End of the MacBook. New MacBook Air.

What’s old is new. I wrote the title for this post in 2011 on July 20th. Apple has now once again discontinued the MacBook and introduced a new MacBook Air. When I originally drafted this post in 2011 (unreleased post), I said the following and I think much of this still applies today…

With the death of the MacBook, we saw an update to the MacBook Air line of notebooks early today. There’s a lot of guessing at Apple’s reasoning for eliminating the MacBook. Most seem to conclude that it helps Apple to streamline their offerings. With the introduction of iPhones, iPods, and iPads, they’ve had a growing line of devices and that really conflicts with the relatively few choices that consumers used to have just a few short years ago when entering an Apple store. To help avoid consumer confusion, it could be that they want to tighten up the lineup once again.

This makes a lot of sense. With iPads flying off the shelfs, they could also see an introductory priced MacBook as too much competition for the iPads pricing and they’re not about to have a $500 notebook in the stores. You could, of course, buy an older MacBook for just about $500 on eBay or Craigslist as well. Apple tends to market themselves as a higher end company and a sub-$900 laptop wouldn’t really fit with that strategy.

The 12″ MacBook had not been updated in 764 days according to the Apple Buyer’s Guide. Apple has taken an average of 301 days to update the MacBook Pro line so it’s logical to think that this was essentially already a discontinued product internally. It’s possible that it could come back again, but I think Apple has likely discovered that having a moniker like “Air” or “Pro” attached to the MacBook (Mac = Computer, Book = laptop) helps to define the specific expectation of performance for users without having to explain it further in store. The “Air” essentially provides a classic highly portable computing experience for those that can’t survive on an iPad alone and does so without compromising the size of screen any longer. If you really need a smaller screen, the iPad is for you. They simply do not sell any full computer that directly competes with the iPad in terms of size any longer.
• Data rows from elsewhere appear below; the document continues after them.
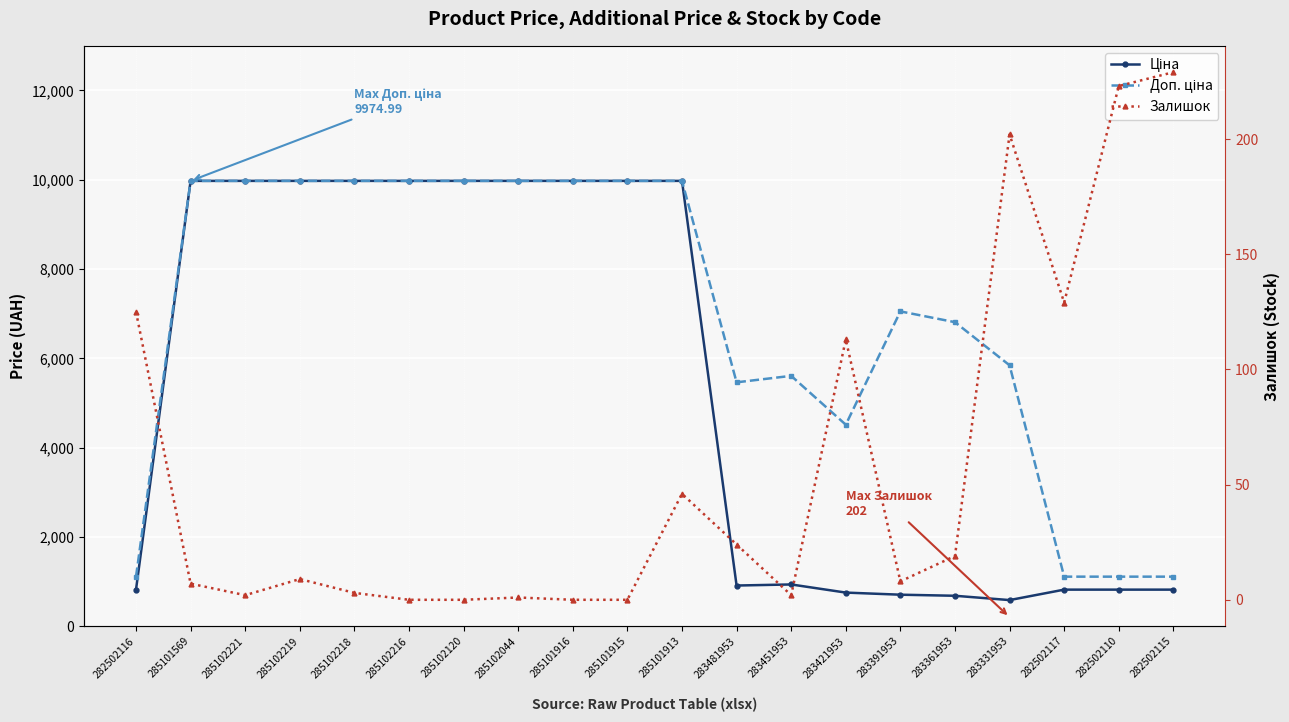

True or false: Залишок and Доп. ціна intersect in this chart.

False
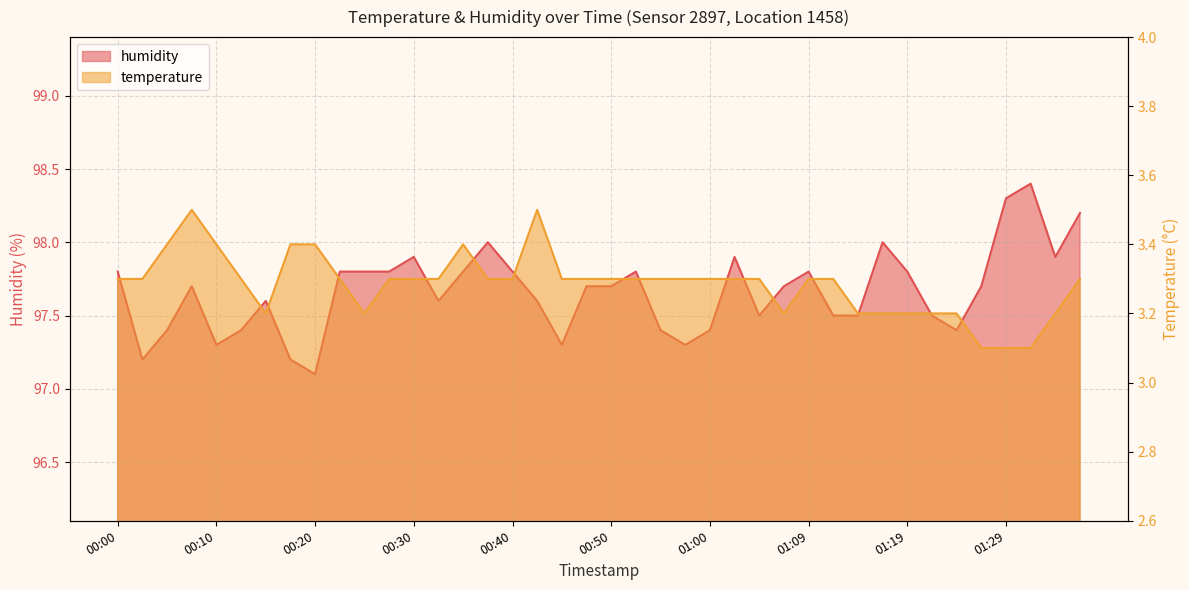

How many lines are shown in the chart?

2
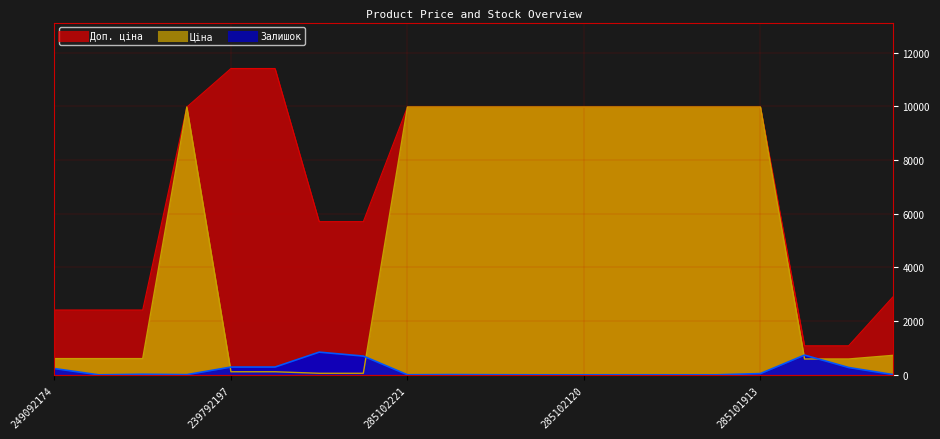

At 285101915, list the series in order from largest to smallest.

Ціна, Доп. ціна, Залишок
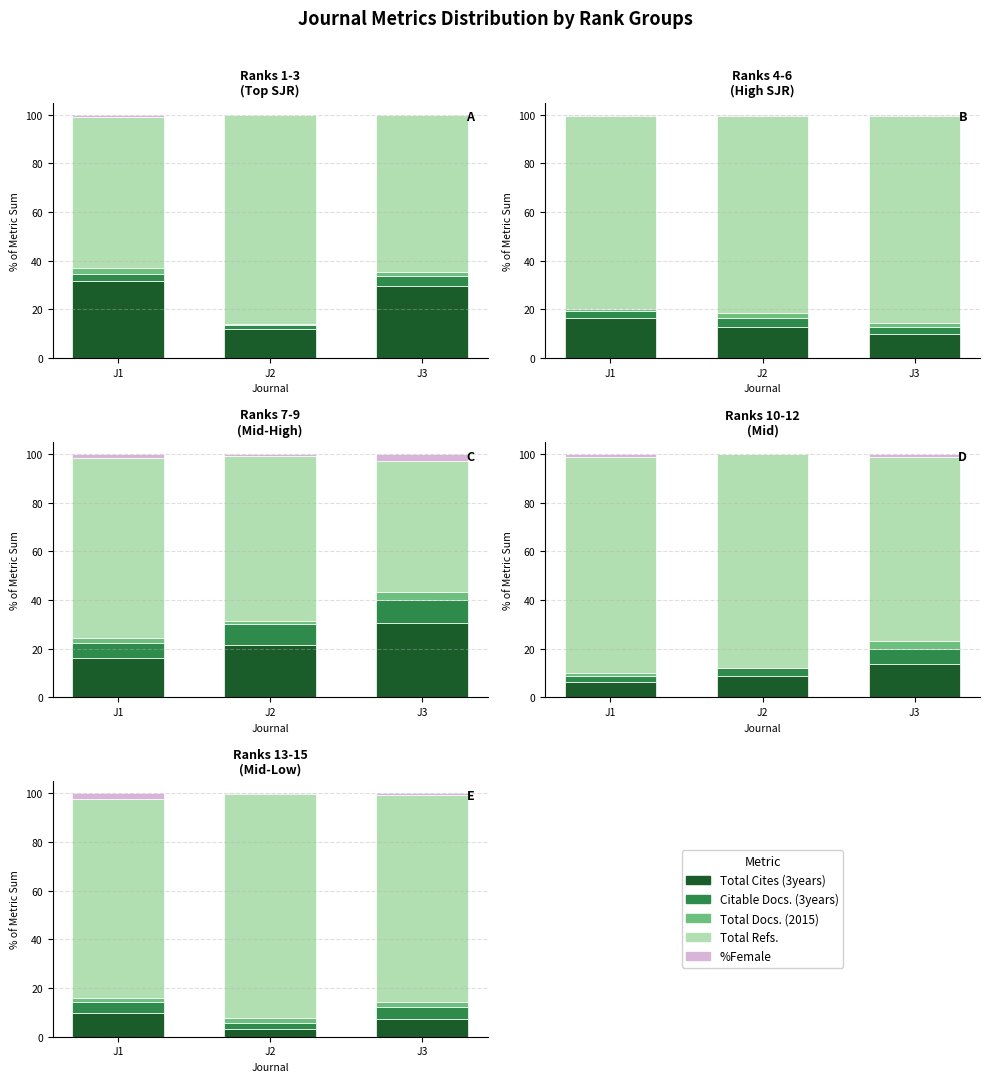

Which category has the highest value in the Citable Docs. (3years) series?

J3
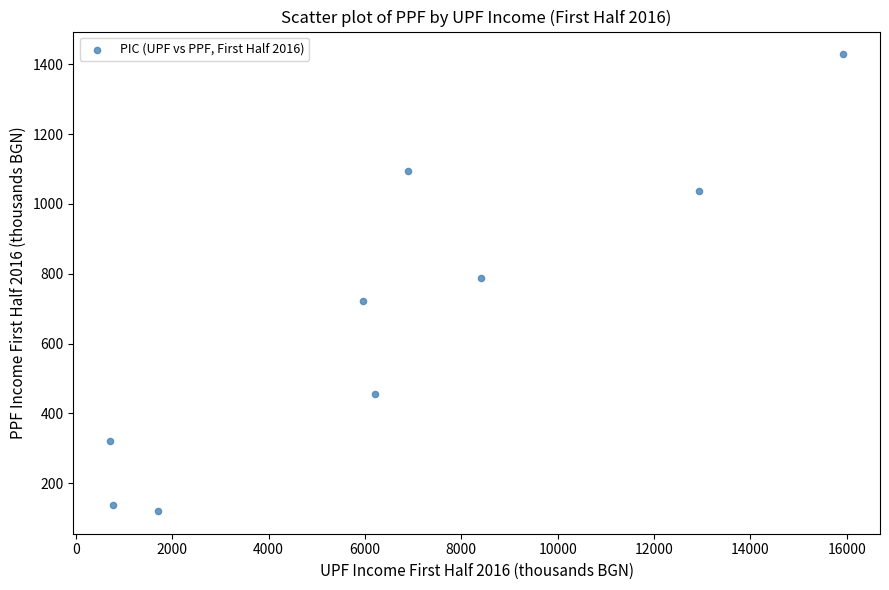

What is the range of X values (max minus min)?

15221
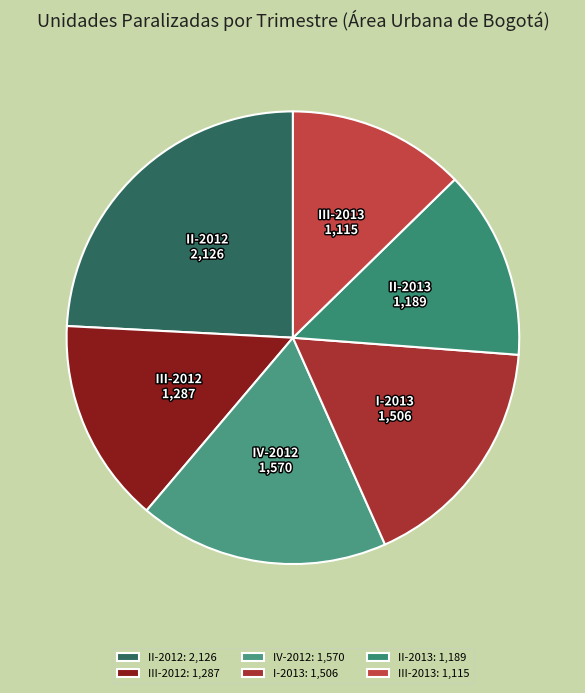

Combined, do III-2012 and II-2013 account for over 50%?

No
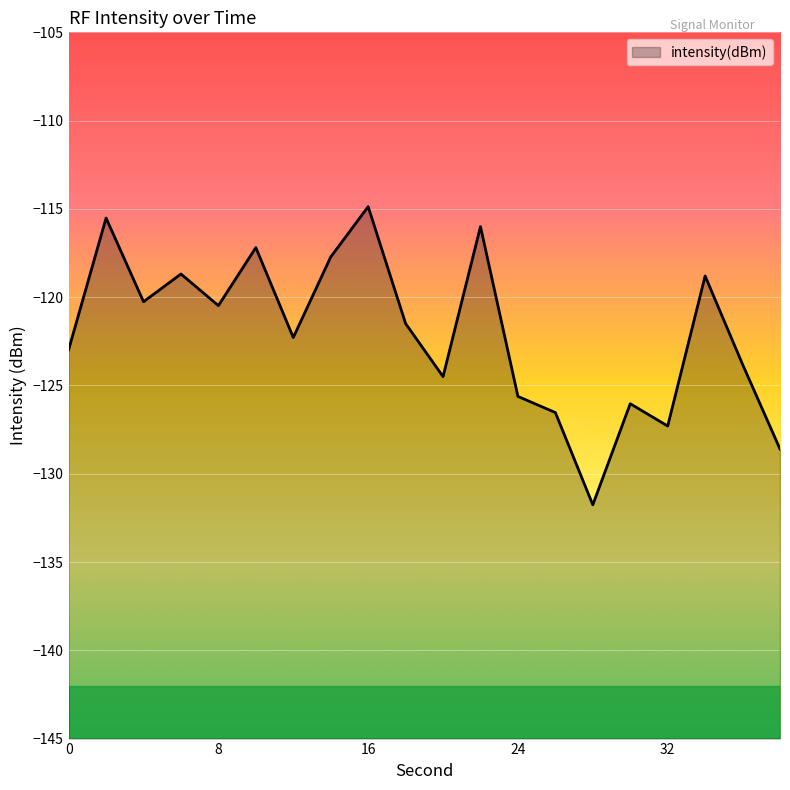

What is the sum of the values at 2 and 22?

-231.5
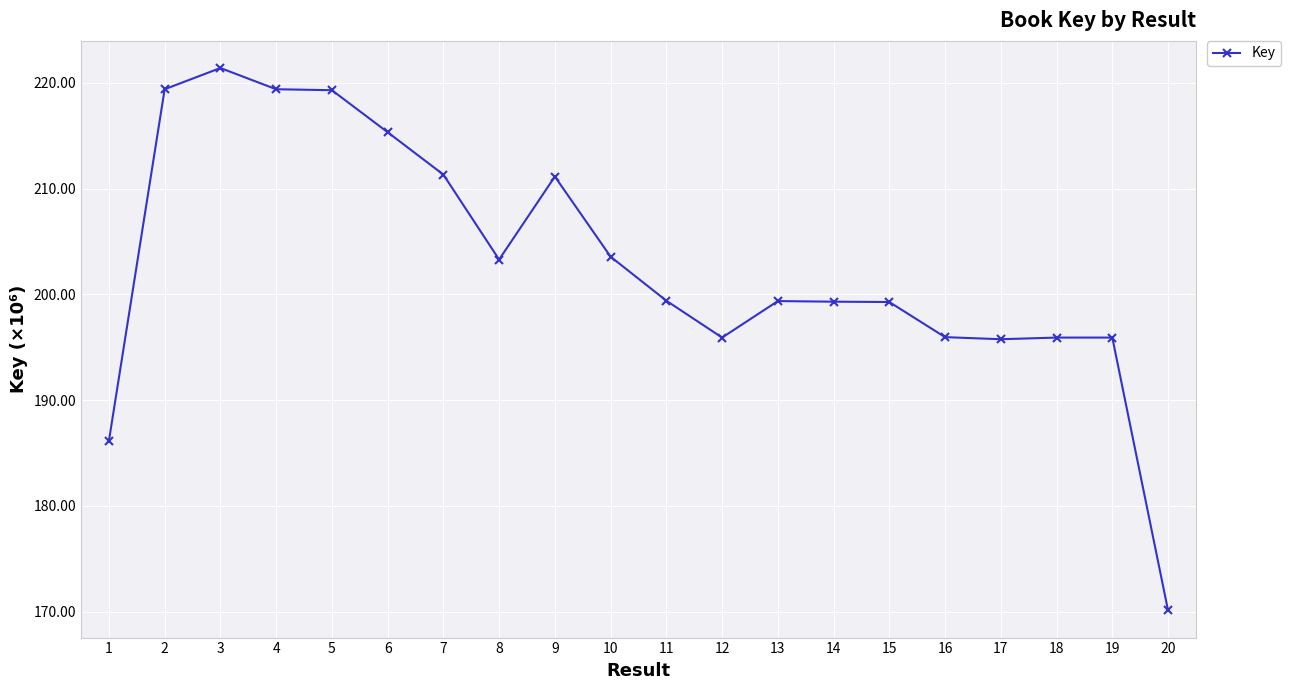

True or false: there are more than 2 points higher than both neighbors.

True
The iPad has similarly taken on these “Air” and “Pro” monikers and the classic iPad hasn’t been updated in 469 days. I would not be surprised if we see this same naming convention come to the iPhones for the next generation. This would help to keep the entire line up very clear and help with the naming convention. iPhone XI and XIR wouldn’t make sense, but Air and Pro would be simple. Similarly, iPhone 9 or 11 would seem like a random change in the naming patterns. At least Air and Pro have some established base.

Of course, I have no real insight here and just enjoy thinking about the product naming. The iMac was just updated 112 days ago and is simply “iMac” and not “iMac Air” so it’s completely possible that I’m way off base… 🙂 The new monitor they released is named with “Pro” first instead of at the end. Maybe there is really no master plan and they’re just trimming the fat. It’s still one of the simplest product line-ups in consumer PCs and electronics available and Apple seems to be doing more today to keep it that way.